START Excerpt

MANATEE COUNTY, Fla. — Manatee County Government has distributed 7,500 at-home COVID-19 rapid testing kits to families in the community.
The rapid COVID-19 test kits were provided by the Florida Department of Health and were given out on a first-come, first-serve basis. Each person was only allowed to take home four kits at a time.
"People want to know about their COVID-19 status and these at-home test kits are a great way to do it," Information Outreach Manager of Manatee County, Bill Logan, said. "We have seen the popularity of the test kits offered at the Mantatee Convention Center and how those have risen in the number of people coming in."
The distribution, which resumed at 9 a.m. took place at all six branches of the Manatee County Public Library.
"Wonderful, wonderful, I had to be here at 9 o'clock," said one woman walking away with her hand full of testing kits.
"I'm very happy, I take care of a 90-year-old man and I don't want to kill him," said another person getting the at-home tests.
Long lines of people waiting to receive their testing kits could be seen wrapped around the library property.
Each library received about 1,000 testing kits and some locations ran out within 30 minutes.
"Indeed it went fast within a half an hour at the Palmetto branch they were all out of kits and that was the same kind of story that was told at the other branches around the county," Logan said.

END Excerpt

• **To do**:
Pick up the news report on Manatee County's COVID-19 test kit giveaway after its final sentence and keep it going. The material has no part in this.

START Records supplied

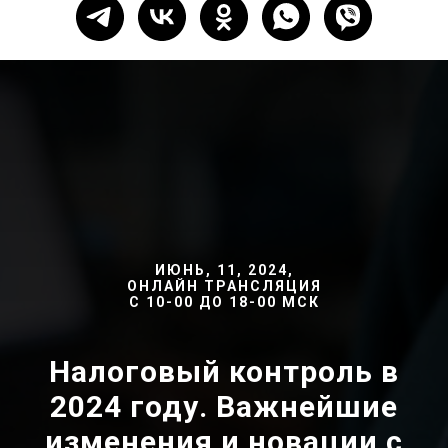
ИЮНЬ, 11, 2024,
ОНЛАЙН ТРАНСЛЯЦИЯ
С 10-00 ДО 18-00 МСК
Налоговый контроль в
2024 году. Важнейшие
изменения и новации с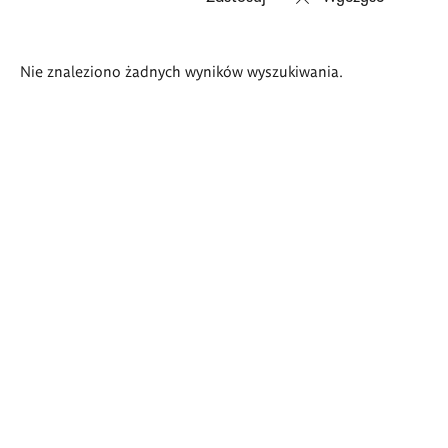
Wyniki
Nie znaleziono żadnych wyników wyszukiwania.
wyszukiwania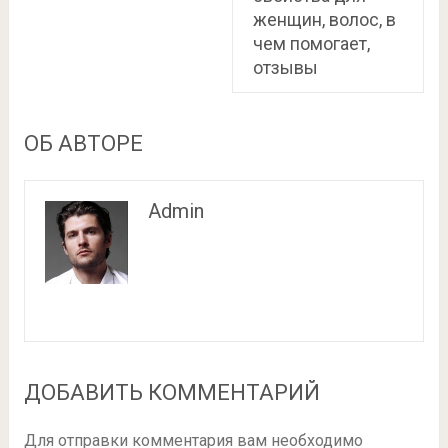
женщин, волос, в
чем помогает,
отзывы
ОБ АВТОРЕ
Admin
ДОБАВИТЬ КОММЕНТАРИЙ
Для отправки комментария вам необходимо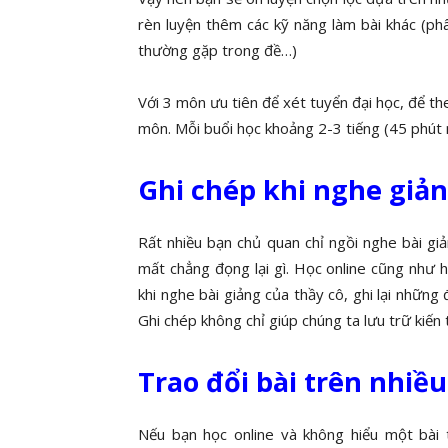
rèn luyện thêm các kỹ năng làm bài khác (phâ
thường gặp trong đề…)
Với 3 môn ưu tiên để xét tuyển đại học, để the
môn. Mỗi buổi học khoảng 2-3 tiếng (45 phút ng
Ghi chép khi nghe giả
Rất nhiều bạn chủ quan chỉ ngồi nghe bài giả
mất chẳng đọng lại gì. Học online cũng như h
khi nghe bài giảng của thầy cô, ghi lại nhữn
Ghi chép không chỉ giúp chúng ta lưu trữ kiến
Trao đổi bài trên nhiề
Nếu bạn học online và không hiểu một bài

END Records supplied
START Records supplied

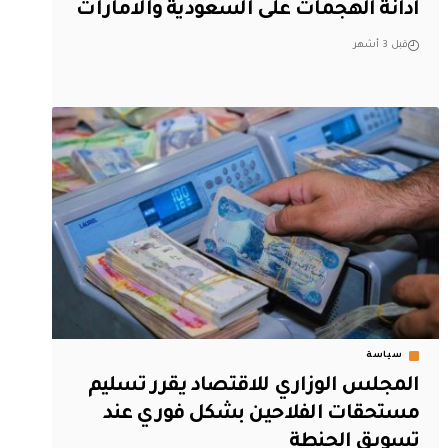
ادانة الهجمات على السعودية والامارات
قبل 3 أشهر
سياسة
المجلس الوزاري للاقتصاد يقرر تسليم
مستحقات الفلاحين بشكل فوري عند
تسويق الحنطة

END Records supplied

• **Your response**:
Many of those families who went home empty-handed and disappointed said the county should have done a better job with supply and the distribution process.
"It seems so disorganized," one visibly upset resident said. "They should give you tickets for however many tests there are."
"This was very poor planning and I think where they have the overhang we could've just driven through there and there were plenty of places for them to line up the cars here," one senior who had come with her walker said.
"They should've not been announcing it for people in Hillsborough County that were here picking it up. It should've been Manatee County IDs only," another said.
County officials have said they are looking into making more free at-home testing kits available to the public again.